Já foi aqui discutido algumas vezes, ver se daqui a  pouco vejo uma descrição mais detalhada. Mas deixa-me só fazer uma ligeira correcção Aurélio: Ensemble é mais precisamente cada um dos 20 membros de previsão numéricos de um único modelo, neste caso GFS!


----------



## rozzo (21 Set 2009 às 11:36)

vitamos disse:


> Já foi aqui discutido algumas vezes, ver se daqui a  pouco vejo uma descrição mais detalhada. Mas deixa-me só fazer uma ligeira correcção Aurélio: Ensemble é mais precisamente cada um dos 20 membros de previsão numéricos de um único modelo, neste caso GFS!



Cuidado Vitamos! Lá está é ao contrário!!
O ensemble (como o nome diz) não é cada um dos membros, mas sim o produto que é o conjunto dos membros todos!


----------



## Aurélio (21 Set 2009 às 11:37)

vitamos disse:


> Já foi aqui discutido algumas vezes, ver se daqui a  pouco vejo uma descrição mais detalhada. Mas deixa-me só fazer uma ligeira correcção Aurélio: Ensemble é mais precisamente cada um dos 20 membros de previsão numéricos de um único modelo, neste caso GFS!



Um bocado baralhado ... mas acho que já nos entendemos !!
Esquecendo o que significa Ensemble, o que está representado no mapa é aquilo que um determinado modelo gera (neste caso GFS), sob diversas prespectivas, ou seja, é a geração dos 20 membros que o modelo numérico (GFS) gera ..........


----------



## vitamos (21 Set 2009 às 11:39)

rozzo disse:


> Cuidado Vitamos! Lá está é ao contrário!!
> O ensemble (como o nome diz) não é cada um dos membros, mas sim o produto que é o conjunto dos membros todos!



Tens toda a razão *rozzo* mea culpa  A ideia que queria dar era a da confusao habitual entre ENSEMBLE = muitos modelos (def. errada). Daí depois o erro que cometi e pelo qual peço desculpa.


----------



## rozzo (21 Set 2009 às 11:43)

Sim, era só para não se confundir, que acho que já se estava a baralhar um bocado a linguagem e os termos, e a baralhar o rapaz que fez a pergunta inicial! 
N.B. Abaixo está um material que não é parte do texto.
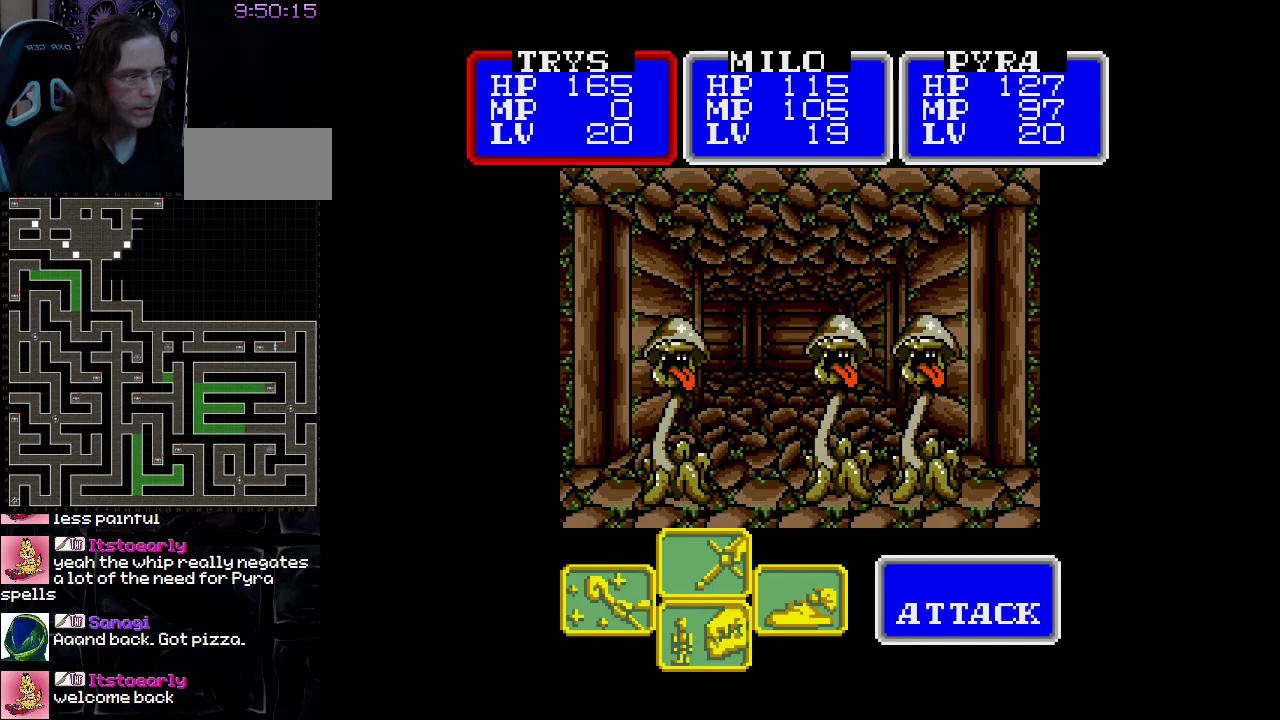
{"buttons": ["A"], "events": []}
Como referi, aquele link da explicação/resumo de como os interpretar feita pelo Vince aqui no fórum está óptima: 
http://www.meteopt.com/forum/aprendizagem-formacao/interpretacao-do-diagrama-de-ensemble-3378.html

E já agora uma definição do termo:
*Ensemble Forecast -- Multiple predictions from an ensemble of slightly different initial conditions and/or various versions of models. The objectives are to improve the accuracy of the forecast through averaging the various forecasts, which eliminates non-predictable components, and to provide reliable information on forecast uncertainties from the diversity amongst ensemble members. Forecasters use this tool to measure the likelihood of a forecast. *

(desculpem lá ser em inglês, mas não encontrei uma de jeito em português...)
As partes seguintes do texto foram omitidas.